Pictures in the data must not be copied, but everything else should be output exactly.

_DATA SUPPLIED_
▶
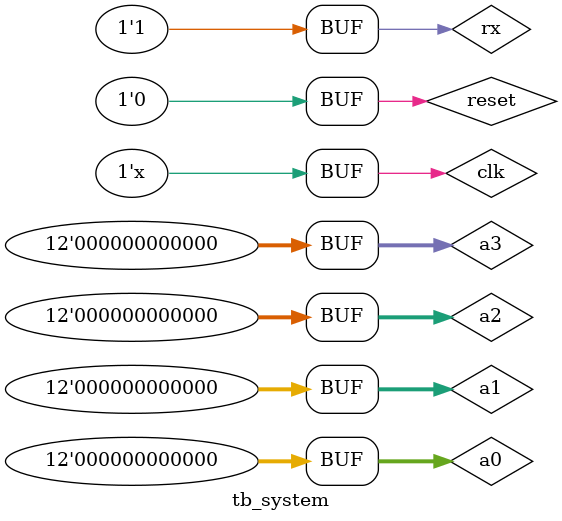
<source format=v>


`timescale 1ns/1ps
`default_nettype none

module tb_system;
    reg clk;
    reg reset;
	reg rx;
	wire tx;
	reg [11:0] a0, a1, a2, a3;
	wire [31:0] gp_out;
	
    // 24 MHz clock source
    always
        #(2*10.4167) clk = ~clk;
    
    // reset
    initial
    begin
`ifdef icarus
  		$dumpfile("tb_system.vcd");
		$dumpvars;
`endif
		
       // init regs
        clk = 1'b0;
        reset = 1'b1;
		rx = 1'b1;
		a0 = 12'h000;
		a1 = 12'h000;
		a2 = 12'h000;
		a3 = 12'h000;
		
        // release reset
        #1000
        reset = 1'b0;
        
`ifdef icarus
        // stop after 1 sec
		//#12000000 $finish;
		#700000 $finish;
`endif
    end
	
    // Unit under test
	system u_riscv(
		.clk24(clk),
		.reset(reset),
		.RX(rx),
		.TX(tx),
		.gp_in0({20'h00000,a0}),
		.gp_in1({20'h00000,a1}),
		.gp_in2({20'h00000,a2}),
		.gp_in3({20'h00000,a3}),
		.gp_out(gp_out)
	);
endmodule

</source>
◀
_EXERCISE RESULT_
<source format=v>


`timescale 1ns/1ps
`default_nettype none

module tb_system;
    reg clk;
    reg reset;
	reg rx;
	wire tx;
	reg [11:0] a0, a1, a2, a3;
	wire [31:0] gp_out;
	
    // 24 MHz clock source
    always
        #(2*10.4167) clk = ~clk;
    
    // reset
    initial
    begin
`ifdef icarus
  		$dumpfile("tb_system.vcd");
		$dumpvars;
`endif
		
       // init regs
        clk = 1'b0;
        reset = 1'b1;
		rx = 1'b1;
		a0 = 12'h000;
		a1 = 12'h000;
		a2 = 12'h000;
		a3 = 12'h000;
		
        // release reset
        #1000
        reset = 1'b0;
        
`ifdef icarus
        // stop after 1 sec
		//#12000000 $finish;
		#700000 $finish;
`endif
    end
	
    // Unit under test
	system u_riscv(
		.clk24(clk),
		.reset(reset),
		.RX(rx),
		.TX(tx),
		.gp_in0({20'h00000,a0}),
		.gp_in1({20'h00000,a1}),
		.gp_in2({20'h00000,a2}),
		.gp_in3({20'h00000,a3}),
		.gp_out(gp_out)
	);
endmodule

</source>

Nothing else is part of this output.